(STORED DATA Opens)

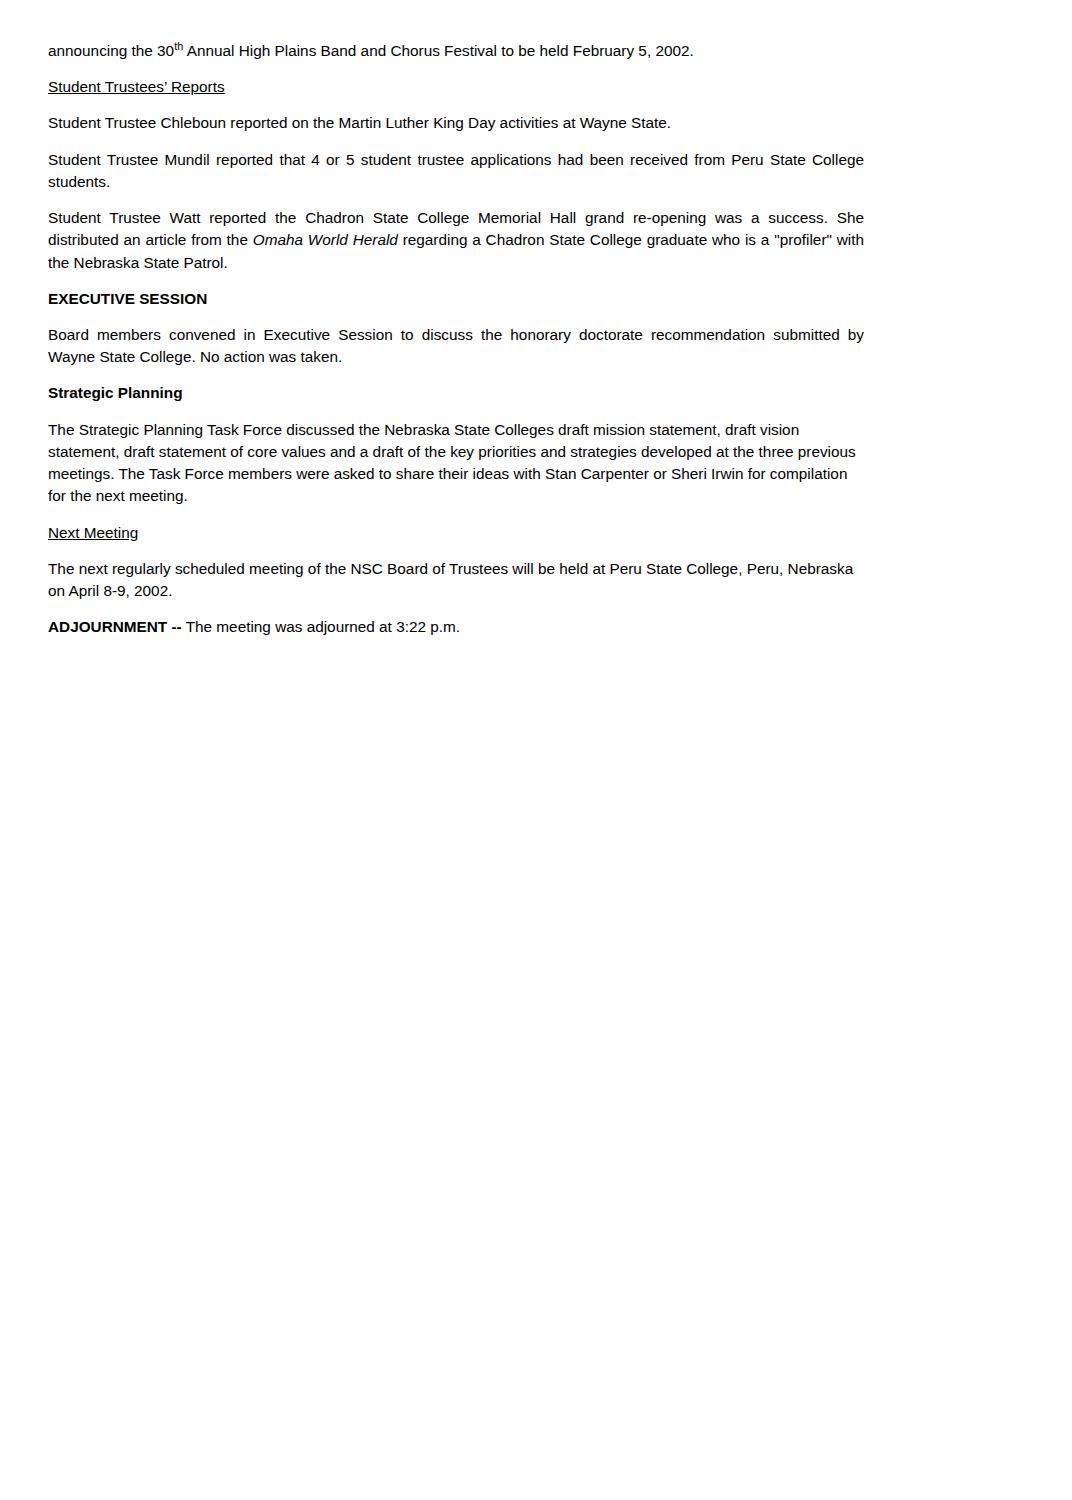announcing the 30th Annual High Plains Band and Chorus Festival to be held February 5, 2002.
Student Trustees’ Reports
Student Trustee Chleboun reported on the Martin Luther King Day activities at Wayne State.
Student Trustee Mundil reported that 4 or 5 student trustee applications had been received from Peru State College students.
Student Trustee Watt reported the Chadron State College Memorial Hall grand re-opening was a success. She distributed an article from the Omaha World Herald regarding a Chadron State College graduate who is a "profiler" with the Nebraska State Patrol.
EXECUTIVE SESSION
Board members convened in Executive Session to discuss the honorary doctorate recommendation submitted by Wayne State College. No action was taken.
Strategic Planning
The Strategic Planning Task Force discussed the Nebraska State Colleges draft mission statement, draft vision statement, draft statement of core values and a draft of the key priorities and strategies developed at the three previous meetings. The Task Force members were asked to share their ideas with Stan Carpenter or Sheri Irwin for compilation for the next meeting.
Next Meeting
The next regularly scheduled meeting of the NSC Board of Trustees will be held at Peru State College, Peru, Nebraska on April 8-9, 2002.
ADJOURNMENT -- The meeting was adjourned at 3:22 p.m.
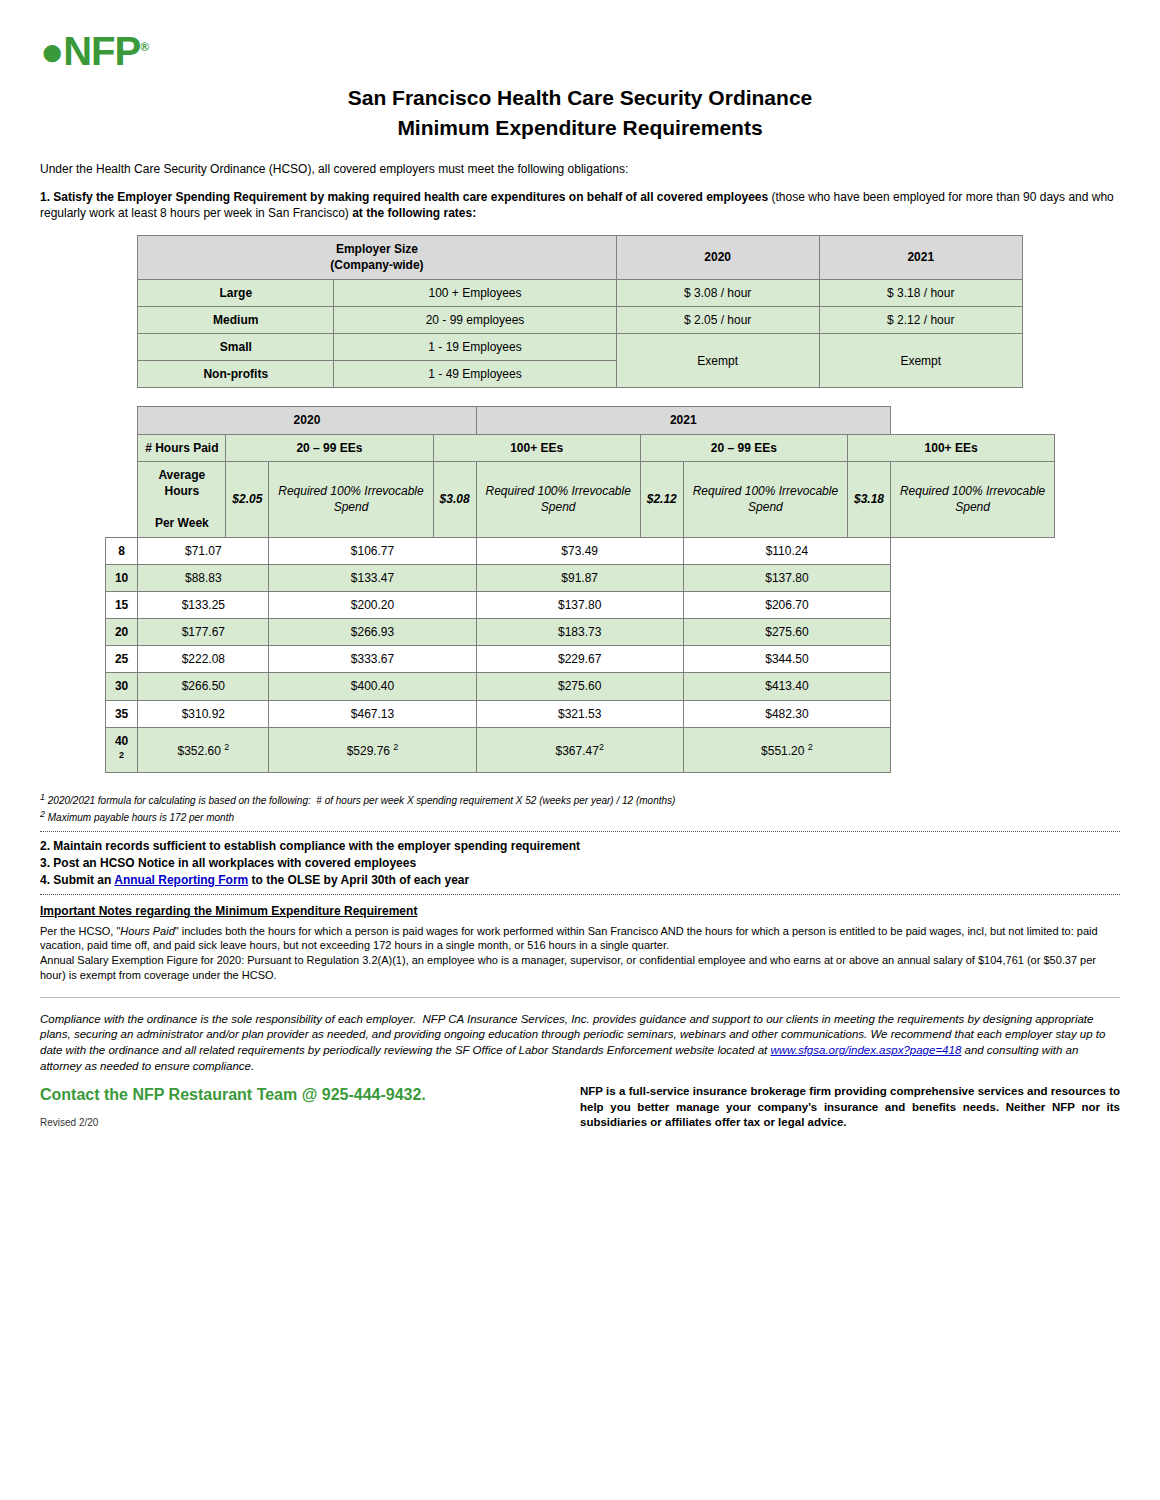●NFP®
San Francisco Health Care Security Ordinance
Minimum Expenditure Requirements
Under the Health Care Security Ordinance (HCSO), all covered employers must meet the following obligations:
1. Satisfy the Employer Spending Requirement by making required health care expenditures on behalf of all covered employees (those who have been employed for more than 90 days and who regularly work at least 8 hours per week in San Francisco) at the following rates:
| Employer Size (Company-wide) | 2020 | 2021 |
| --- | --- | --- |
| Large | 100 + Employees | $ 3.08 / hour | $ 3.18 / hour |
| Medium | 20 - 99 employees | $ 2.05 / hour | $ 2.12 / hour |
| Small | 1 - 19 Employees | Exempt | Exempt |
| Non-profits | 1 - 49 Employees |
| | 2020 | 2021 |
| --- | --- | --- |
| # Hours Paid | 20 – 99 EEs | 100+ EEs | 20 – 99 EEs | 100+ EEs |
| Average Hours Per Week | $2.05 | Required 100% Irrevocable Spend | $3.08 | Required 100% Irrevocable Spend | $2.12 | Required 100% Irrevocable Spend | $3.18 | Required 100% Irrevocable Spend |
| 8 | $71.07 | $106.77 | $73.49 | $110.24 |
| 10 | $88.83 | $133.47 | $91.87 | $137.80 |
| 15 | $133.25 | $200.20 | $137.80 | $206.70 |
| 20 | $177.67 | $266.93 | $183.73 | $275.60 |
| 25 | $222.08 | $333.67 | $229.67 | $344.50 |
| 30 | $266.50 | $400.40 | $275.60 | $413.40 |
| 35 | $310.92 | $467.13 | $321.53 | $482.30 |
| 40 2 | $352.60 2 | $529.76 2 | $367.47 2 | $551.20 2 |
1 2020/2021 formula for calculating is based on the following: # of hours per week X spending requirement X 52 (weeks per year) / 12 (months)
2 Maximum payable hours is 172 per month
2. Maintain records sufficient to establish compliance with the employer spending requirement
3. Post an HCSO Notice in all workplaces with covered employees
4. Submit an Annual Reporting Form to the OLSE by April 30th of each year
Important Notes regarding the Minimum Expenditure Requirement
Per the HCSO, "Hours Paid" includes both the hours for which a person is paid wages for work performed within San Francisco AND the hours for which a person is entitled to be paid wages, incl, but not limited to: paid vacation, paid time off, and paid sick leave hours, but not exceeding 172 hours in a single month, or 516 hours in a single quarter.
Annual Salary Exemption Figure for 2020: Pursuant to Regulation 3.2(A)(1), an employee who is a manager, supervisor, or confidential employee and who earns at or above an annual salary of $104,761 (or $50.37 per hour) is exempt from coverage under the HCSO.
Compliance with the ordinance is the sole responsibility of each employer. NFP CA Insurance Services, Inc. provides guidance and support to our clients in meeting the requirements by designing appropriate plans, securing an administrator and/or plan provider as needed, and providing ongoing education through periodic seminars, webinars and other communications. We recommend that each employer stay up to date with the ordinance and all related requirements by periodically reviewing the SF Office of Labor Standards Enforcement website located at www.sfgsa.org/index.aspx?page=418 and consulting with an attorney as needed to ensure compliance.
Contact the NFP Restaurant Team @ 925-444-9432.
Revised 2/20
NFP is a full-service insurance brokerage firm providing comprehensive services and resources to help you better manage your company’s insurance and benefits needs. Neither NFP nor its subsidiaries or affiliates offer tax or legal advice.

(STORED DATA Closes)

WORK INSTRUCTION ▸ Tell how many lines of the listing include the word "Paid"; the number alone is the answer.

OUTPUT FOR THIS TASK ▸ 2